Reproduce the court order excerpt below word for word, from its opening line to its final sentence.

::: EXCERPT TO READ

Sberbank of Russia PAO, established in Moscow (Russia), represented by D. Rovetta, M. Campa, M. Pirovano, M. Moretto and V. Villante, lawyers,

applicant,

v

European Commission, represented by D. Triantafyllou and A. Nijenhuis, acting as Agents,

and

Single Resolution Board (SRB), represented by K.-P. Wojcik, H. Ehlers, J. Rius Riu and L. Forestier, acting as Agents, and by B. Meyring, S. Schelo and S. Ianc, lawyers,

defendants,

THE GENERAL COURT (Seventh Chamber),

composed of K. Kowalik-Bańczyk, President, E. Buttigieg (Rapporteur) and G. Hesse, Judges,

Registrar: V. Di Bucci,

having regard to the written part of the procedure, and in particular:

–        the application lodged at the Registry of the General Court on 20 August 2022,

–        the plea of inadmissibility raised by the Commission by separate document lodged at the Court Registry on 13 October 2022,

–        the defence, lodged by the SRB at the Court Registry on 25 November 2022,

–        the applicant’s observations on the plea of inadmissibility, lodged at the Court Registry on 23 December 2022,

–        the question put to the applicant by the Court pursuant to Article 89(3)(a) of its Rules of Procedure and the applicant’s answer to that question,

–        the application for leave to intervene made by the European Central Bank (ECB), lodged at the Court Registry on 25 November 2022,

makes the following

Order

1        By its action on the basis of Article 263 TFEU, the applicant, Sberbank of Russia PAO, seeks annulment (i) of Decision SRB/EES/2022/20 of the Single Resolution Board (SRB) of 1 March 2022 on the adoption of a resolution scheme in respect of Sberbank banka d.d. (‘the decision on the adoption of a resolution scheme’), (ii) of Valuation Reports 1 and 2 in relation to Sberbank banka d.d., drawn up by the SRB on 27 and 28 February 2022 respectively, and (iii) of Commission Decision (EU) 2022/947 of 1 March 2022 endorsing the resolution scheme for Sberbank banka d.d. (OJ 2022 L 164, p. 63; ‘the endorsement decision’).

::::::
::: EXTRACTED MATERIAL

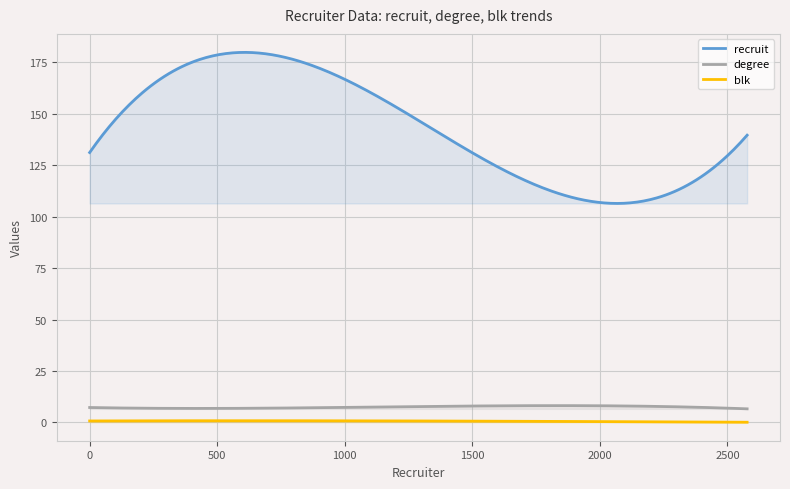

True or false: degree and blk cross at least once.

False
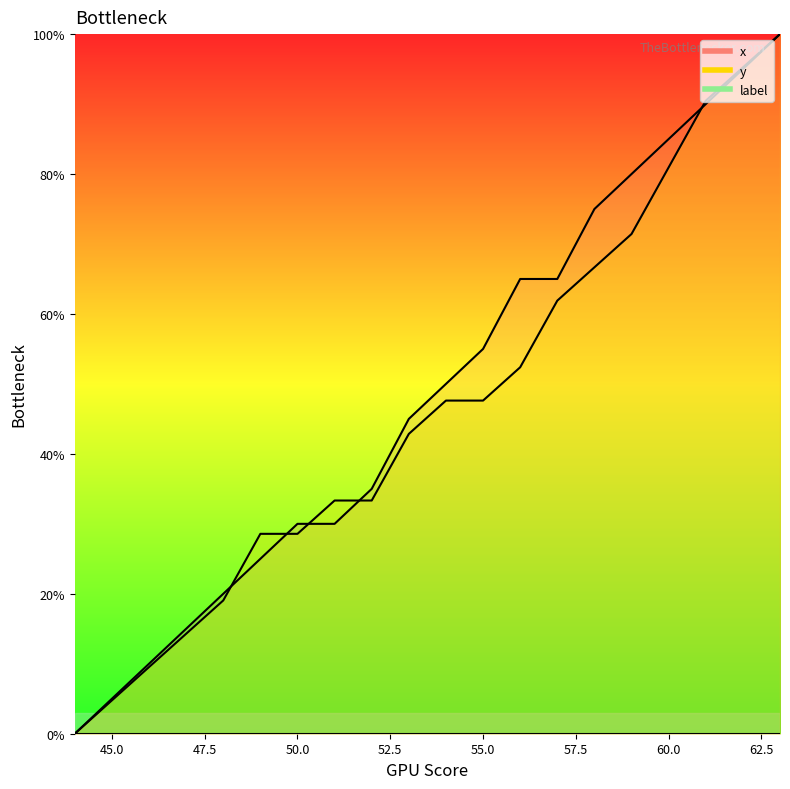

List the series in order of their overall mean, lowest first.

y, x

::::::

◆ **ANSWER BOX**:
Sberbank of Russia PAO, established in Moscow (Russia), represented by D. Rovetta, M. Campa, M. Pirovano, M. Moretto and V. Villante, lawyers,

applicant,

v

European Commission, represented by D. Triantafyllou and A. Nijenhuis, acting as Agents,

and

Single Resolution Board (SRB), represented by K.-P. Wojcik, H. Ehlers, J. Rius Riu and L. Forestier, acting as Agents, and by B. Meyring, S. Schelo and S. Ianc, lawyers,

defendants,

THE GENERAL COURT (Seventh Chamber),

composed of K. Kowalik-Bańczyk, President, E. Buttigieg (Rapporteur) and G. Hesse, Judges,

Registrar: V. Di Bucci,

having regard to the written part of the procedure, and in particular:

–        the application lodged at the Registry of the General Court on 20 August 2022,

–        the plea of inadmissibility raised by the Commission by separate document lodged at the Court Registry on 13 October 2022,

–        the defence, lodged by the SRB at the Court Registry on 25 November 2022,

–        the applicant’s observations on the plea of inadmissibility, lodged at the Court Registry on 23 December 2022,

–        the question put to the applicant by the Court pursuant to Article 89(3)(a) of its Rules of Procedure and the applicant’s answer to that question,

–        the application for leave to intervene made by the European Central Bank (ECB), lodged at the Court Registry on 25 November 2022,

makes the following

Order

1        By its action on the basis of Article 263 TFEU, the applicant, Sberbank of Russia PAO, seeks annulment (i) of Decision SRB/EES/2022/20 of the Single Resolution Board (SRB) of 1 March 2022 on the adoption of a resolution scheme in respect of Sberbank banka d.d. (‘the decision on the adoption of a resolution scheme’), (ii) of Valuation Reports 1 and 2 in relation to Sberbank banka d.d., drawn up by the SRB on 27 and 28 February 2022 respectively, and (iii) of Commission Decision (EU) 2022/947 of 1 March 2022 endorsing the resolution scheme for Sberbank banka d.d. (OJ 2022 L 164, p. 63; ‘the endorsement decision’).